José Neves demitiu-se do cargo de CEO da Farfetch. A decisão, com efeito a partir desta quinta-feira, foi comunicada aos trabalhadores através de um e-mail a informar que o fundador do primeiro unicórnio de ADN português é substituído por Bom Kim, dono da Coupang, na liderança interina da empresa. Fonte oficial da empresa disse ao Expresso que José Neves também deixou o cargo de presidente.
A mensagem, a que o Expresso teve acesso, dá conta de “atualizações importantes” relativas ao negócio (venda da Farfetch à Coupang) e de “decisões críticas para assegurar o futuro" da empresa, o que passa por “simplificar” para “operar a partir de uma posição de solidez financeira” e vai significar despedimentos.
O foco está no que a Farfetch “faz melhor: oferecer experiências excecionais para marcas, boutiques, clientes FPS e clientes”. E a nova organização, “mais bem estruturada, continuará a avançar com velocidade para desbloquear todo o potencial do espaço de luxo online em que a Farfetch foi pioneira”, afirma a mensagem.
Mudanças nos próximos dias
Com José Neves, nesta fase, deixam também a empresa Helder Dias, Kelly Kowal, Edward Sabbagh, Sindhura Sarikonda, Tim Stone, Luis Teixeira, Nick Tran e Elizabeth Von Der Goltz, o que significa que muitos dos trabalhadores da empresa passam a reportar a novas chefias.
Nas redes sociais circulam mensagem de outros quadros do grupo dando conta de mudanças nos próximos dias, deixando subentendidos despedimentos, mas sem os quantificar. “Temos tido várias discussões sobre orçamento com a Coupang nas últimas semanas, e agora estamos prontos para partilhar o design da nova organização”, diz uma dessas mensagens, atribuída a um responsável da área da engenharia.
No calendário apresentado nesta comunicação, “os colegas em Portugal e na Índia terão informações sobre os seus casos individuais amanhã (sexta-feira)”, os do Reino Unido e dos EUA serão informados na segunda-feira, e no Brasil as notícias devem chegar no final do mês.

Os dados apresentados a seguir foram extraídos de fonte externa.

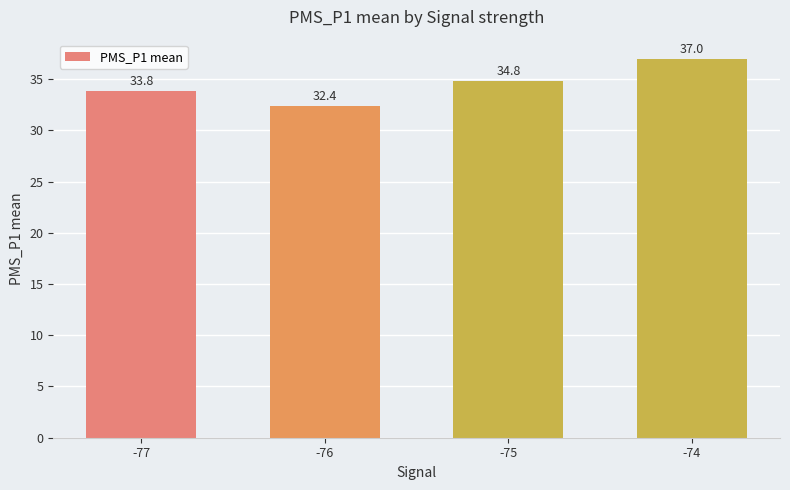

What is the change in value from -77 to -75?

+1.0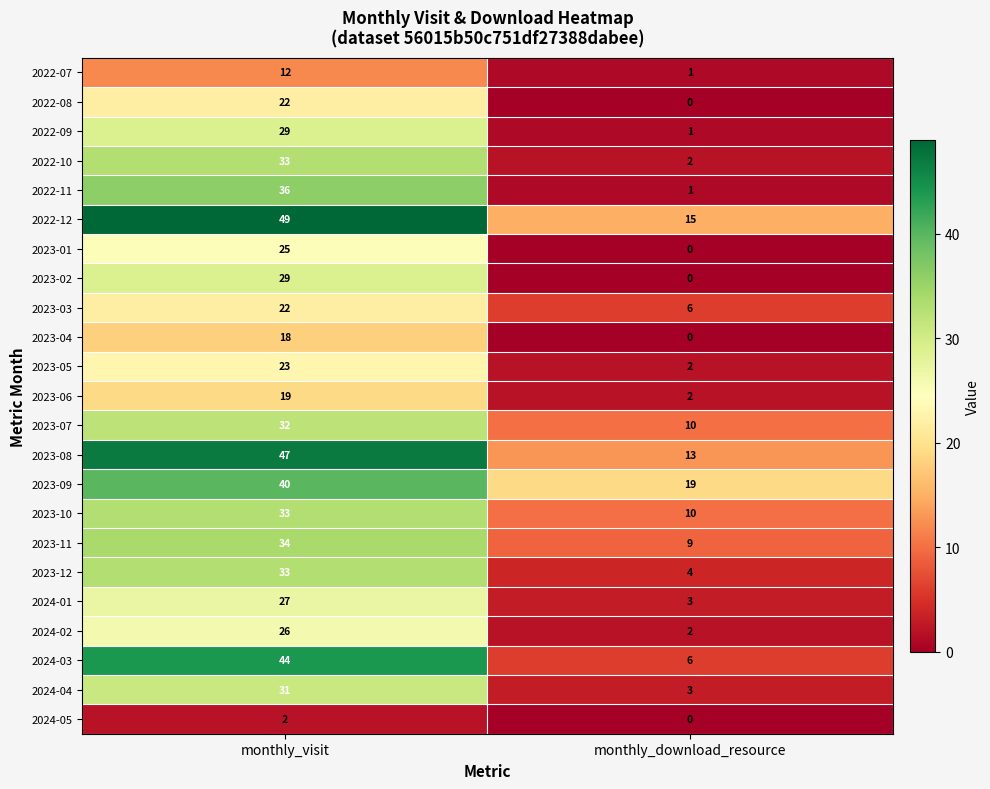

Between monthly_visit and monthly_download_resource, which series saw the biggest shift?

2024-03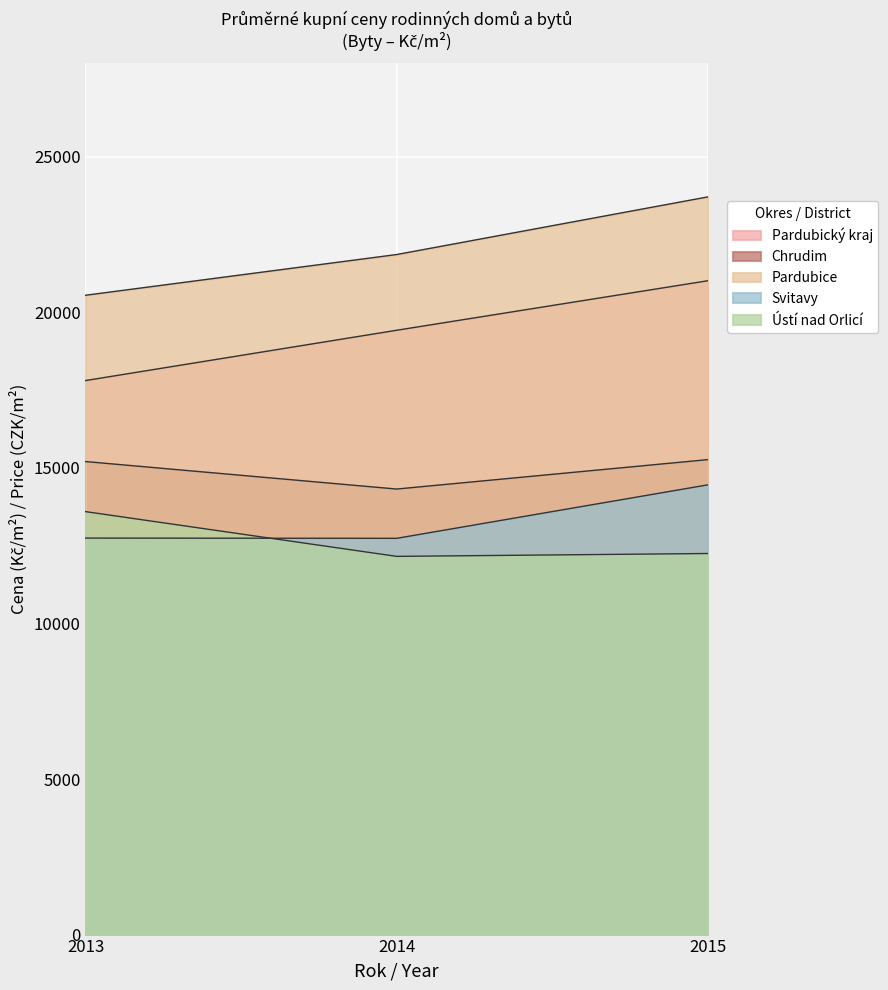

Does the chart display data point markers on the line(s)?

No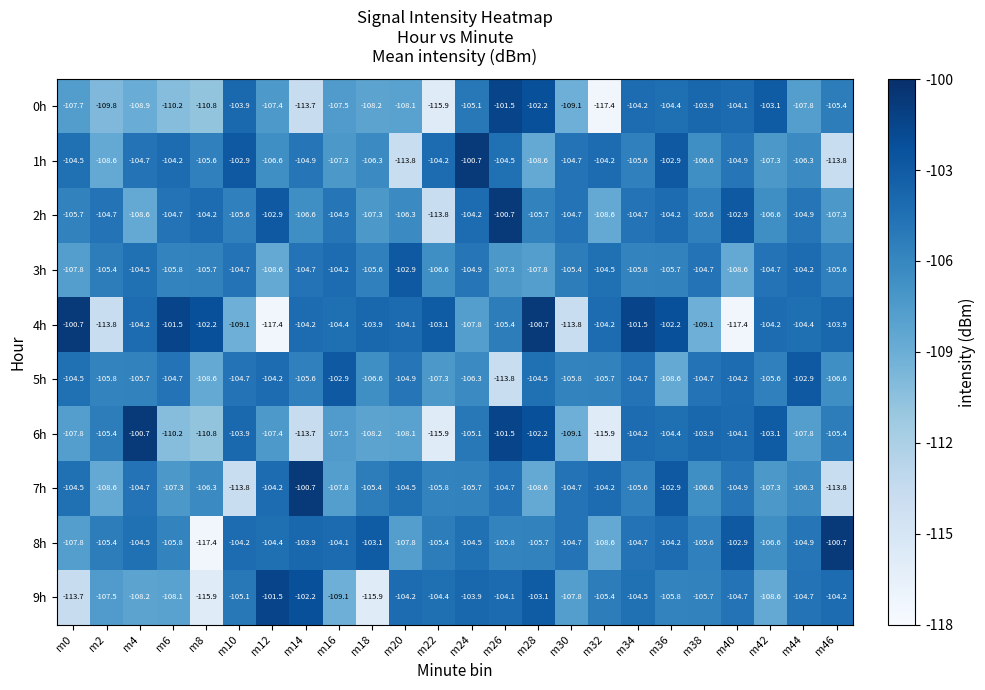

Where is 3h nearest to the value -105?

m24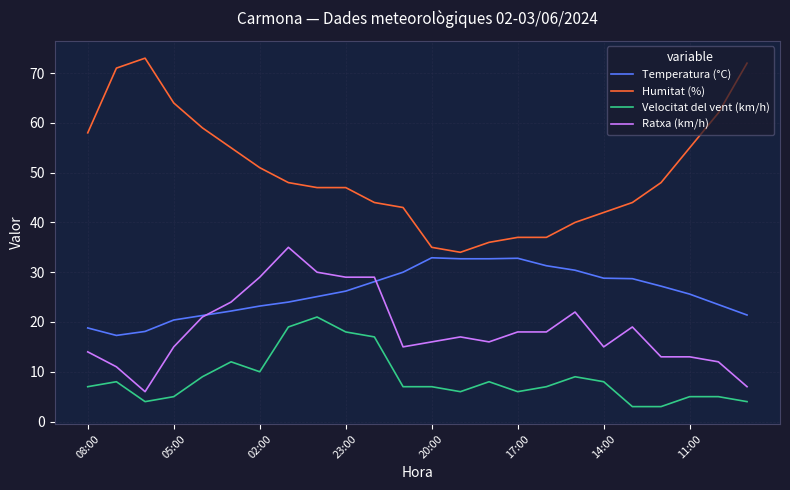

How many lines are shown in the chart?

4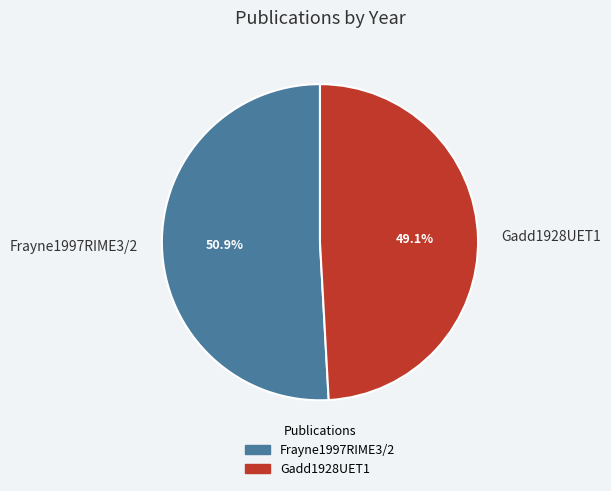

Is it true that Gadd1928UET1 is 49% of the pie?

True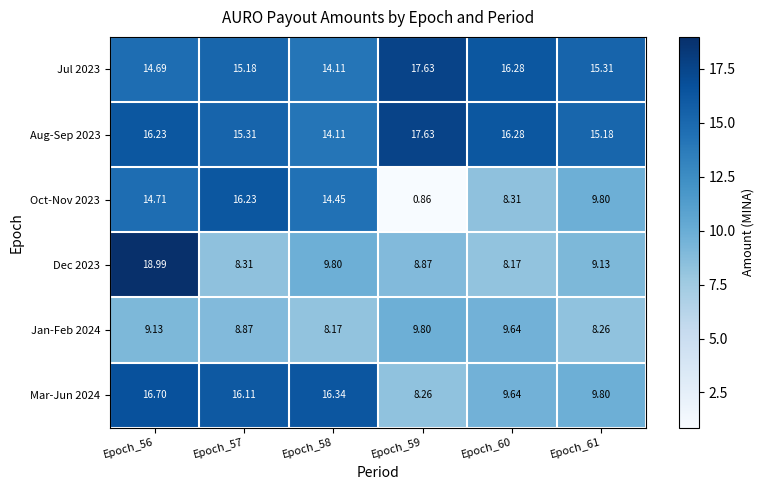

Which series has the largest total across all categories?

Aug-Sep 2023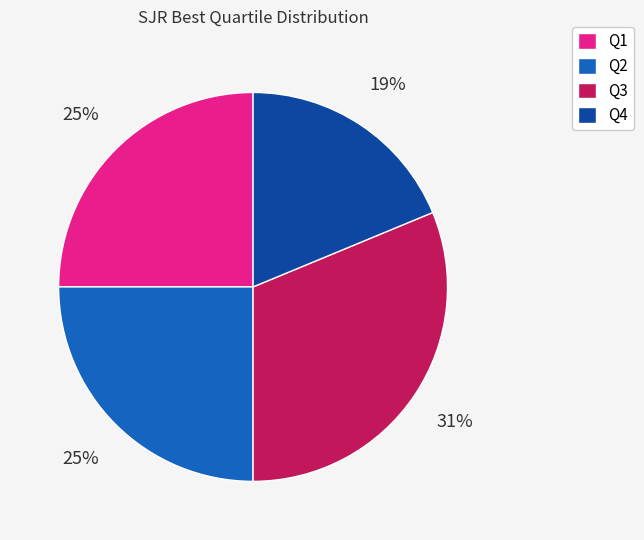

Between Q3 and Q2, which is larger?

Q3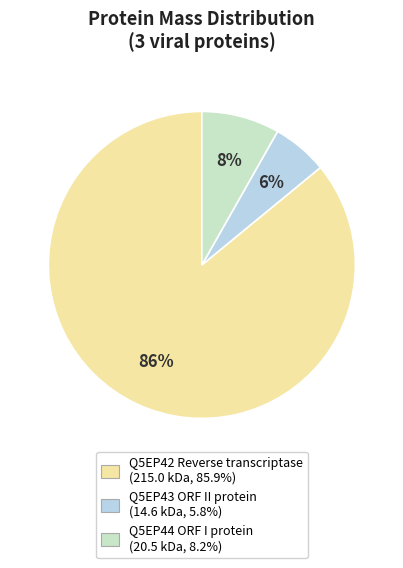

Count the number of slices in the pie.

3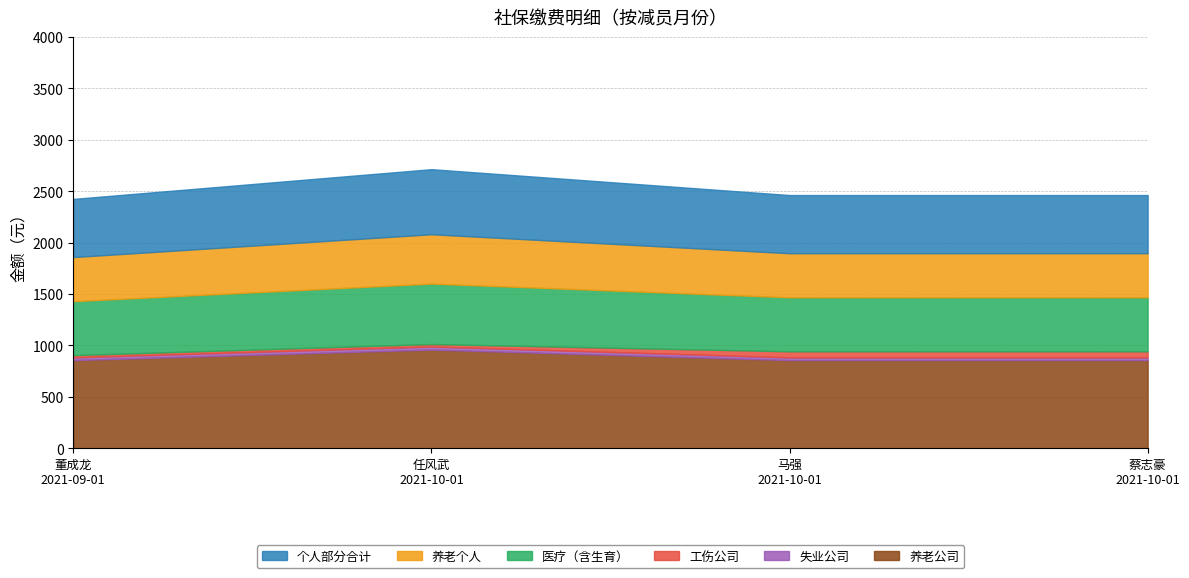

At which category is the sum across all series the highest?

任风武
2021-10-01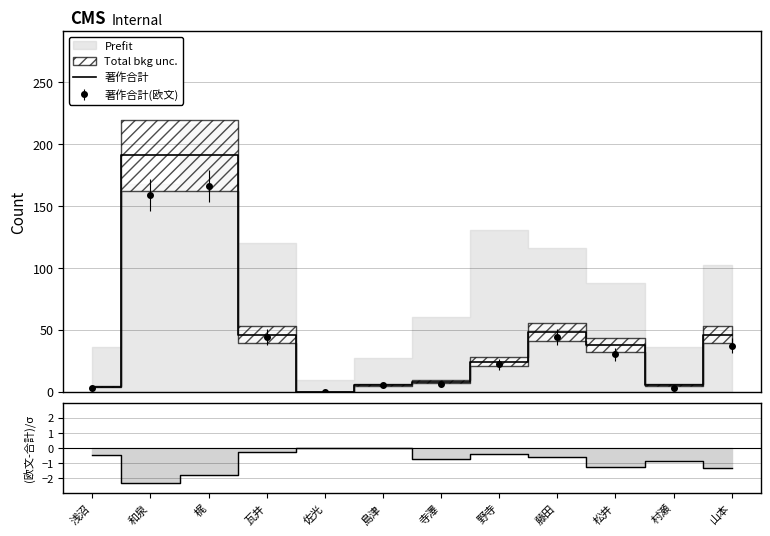

Is this an area chart (filled region under the line)?

No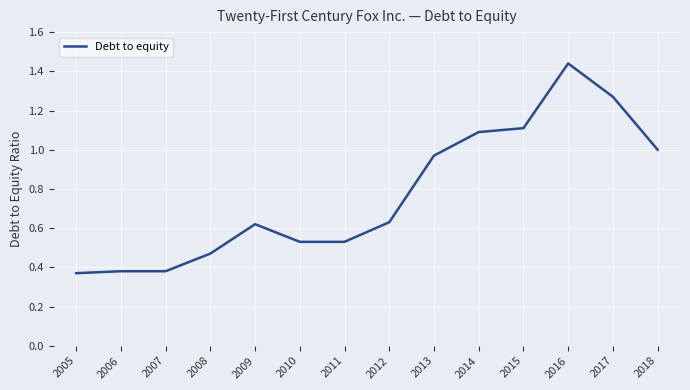

What is the difference between the second highest and second lowest values?

0.9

“Sei que tem sido difícil e frustrante para todos, mas estamos prestes a encerrar este capítulo para começar um novo para aqueles que ficam”, diz esta comunicação interna divulgada nas redes sociais.
À procura de capital fresco para viabilizar a continuidade da empresa que fundou, José Neves acabou por chegar a acordo para a venda à Coupang em dezembro do ano passado e, na altura, foi anunciado que continuava à frente da Farfetch.
“A Farfetch Limited e os seus consultores financeiros conduziram um processo completo e extenso para garantir liquidez adicional para a Farfetch Limited e as suas subsidiárias. Sem essa liquidez, a Farfetch Limited e as suas subsidiárias não teriam conseguido continuar em atividade”. Foi assim, a 18 de dezembro último, que a Farfetch comunicou o acordo com a Athena Topco, liderada pelos sul-coreanos da Coupang para vender a empresa, com a sua consequente saída de bolsa.
O negócio envolve um empréstimo-ponte de 500 milhões de dólares (€457 milhões) da Coupang, considerada uma espécie de Amazon da Coreia do Sul, à Farfetch, a pagar com o capital da própria empresa, enquanto os acionistas ficaram com os seus títulos a valer zero.
O que mudou na Farfetch depois da pandemia
Na última apresentação de resultados, o unicórnio ainda previa alcançar uma margem de lucros antes de impostos e juros (EBITDA) positiva em até 1% e chegar a um EBITDA ajustado de €365 milhões até 2025.
Saída da pandemia a beneficiar do aumento das compras online e da liquidez reforçada de populações trancadas em casa, a Farfetch acabaria por tropeçar a seguir por razões várias, da derrapagem pós-covid, à saída da Rússia, o terceiro maior mercado da empresa, com uma quota de 7% nas vendas e um crescimento de 70% ao ano, a par do impacto dos constrangimentos impostos pela pandemia na China".
Um período crítico terá sido vivido entre 6 e 28 de novembro, os dias em que anunciou a apresentação de resultados do terceiro trimestre para 29 de novembro e depois cancelou essa apresentação, remetendo-se ao silêncio.
A verdade, é que a diversificação do negócio ditada pela ambição de crescimento rápido, do mercado, à loja com departamentos online, retalhista físico, empresa de tecnologia e proprietária de marcas, vinha sendo apontada pelos analistas como um problema que teria de ser resolvido com “foco num core”.